Hand dystonia is a focal dystonia characterized by excessive, involuntary muscle contractions in the fingers, hand, forearm, and sometimes shoulder. Symptoms usually appear when a person is doing a task that requires fine motor coordination of hand and arm muscles.
Hand dystonia includes a group of disorders called occupational hand dystonias that affect musicians, golfers, or typists. The symptoms often occur only during a specific activity requiring use of the hand, such as playing an instrument, golfing, or typing. Writer’s cramp is a dystonia that is present when a person is writing. Hand dystonia may occur as an isolated focal dystonia or be a part of generalized dystonia.
Focal hand dystonia is characterized by excessive, involuntary muscle contractions in the fingers, hand, forearm, and sometimes shoulder.
Common manifestations include excessive gripping of a pen, flexion or extension of the wrist, elevation of the elbow, and occasional extension of a finger or fingers causing the pen to fall from the hand while writing. Sometimes the disorder progresses to include the elevation of shoulders or the retraction of the arm while writing.
Some cases of hand dystonia cause a sustained posture of the hand such as a bend in the wrist, a clenched fist, and/or contractions in the fingers.

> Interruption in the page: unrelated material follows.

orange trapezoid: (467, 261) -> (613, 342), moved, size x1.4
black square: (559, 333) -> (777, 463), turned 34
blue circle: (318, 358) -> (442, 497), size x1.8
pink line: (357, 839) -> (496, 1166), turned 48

Some cases of hand dystonia are task-specific, meaning that the dystonic symptoms occur only in the context of a specific activity such as writing or playing a musical instrument. When the hand is not being used for that particular task, the symptoms are not apparent.
Pain is typically more frequent in hand dystonia acquired from secondary causes. Isolated hand dystonia may include mild discomfort (cramping, aching) in the fingers, wrist, or forearm, specially while performing a specific task.
Scientists believe dystonia symptoms result from improper signals in the nervous system that cause muscles to contract involuntarily. Researchers and doctors do not yet fully understand the neurological mechanisms that cause this abnormal muscle contraction.
Most cases of hand dystonia represent isolated dystonia, meaning that there are no identifiable causes for the dystonic symptoms. Hand dystonia may occur in conjunction with early onset generalized dystonia, which affects the limbs and multiple muscle groups simultaneously.
Isolated hand dystonia occurs mainly in patients with no family history of the disorder. Only 5-25% of individuals have a family history of dystonia.
Hand dystonia may be acquired as a consequence of injury, peripheral nerve damage, or spinal cord lesions. Symptoms of acquired hand dystonia may persist even when the hand is at rest, there may be a greater frequency of pain, and there may be additional symptoms beyond those affecting the hand.
No single strategy is appropriate for every case of hand dystonia. One of the most effective methods is to adapt tasks to diminish or avoid triggering the dystonic movements. This may involve occupational therapy or using assistive/adapted devices.
A multitude of drugs has been studied to determine benefit for people with writer’s cramp, but none appear to be uniformly effective. About 5% of people’s symptoms improve with the use of oral medications including anticholinergic drugs, such as Artane® (trihexyphenidyl) and Cogentin® (benztropine).
Botulinum neurotoxin injections into selected muscles may be helpful. The injections are often given with electromyography (EMG) or ultrasound guidance, and must be repeated every three to six months.
Treatment with botulinum neurotoxin may cause muscle weakness, causing limitations in fine motor control. Although this treatment is not effective for all people, significant improvement of dystonic posture and reduction of pain have been reported in up to two-thirds of those persons treated.
The kind of physician who is typically qualified to treat hand dystonia is a neurologist who specializes in movement disorders. Occupational therapy with a professional who understands dystonia can be extremely helpful.
Hand dystonia typically begins subtly and slowly, with gradual progression. Symptoms then plateau and remain relatively stable. A little less than half of individuals with hand dystonia develop a tremor. When hand dystonia develops in children, the possibility exists that it marks the beginning of early onset generalized dystonia. Isolated hand dystonia in adults typically begins between the ages of 30 and 50 years old and affects both men and women.
Living well with hand dystonia is possible. The early stages of onset, diagnosis, and seeking effective treatment are often the most challenging. The symptoms may vary from mild to severe, and fluctuate from day to day. Individuals may have to learn new ways to accomplish daily tasks, particularly those using fine motor movements.
Individuals living with dystonia are strongly encouraged to:
• Seek out the best medical care.
• Educate yourself about dystonia and treatment options.
• Develop a multi-layered support system of support groups, online resources, friends, and family.
• Seek expert mental health professionals to diagnose and treat possible co-existing depression or anxiety disorders.
• Investigate complementary therapies.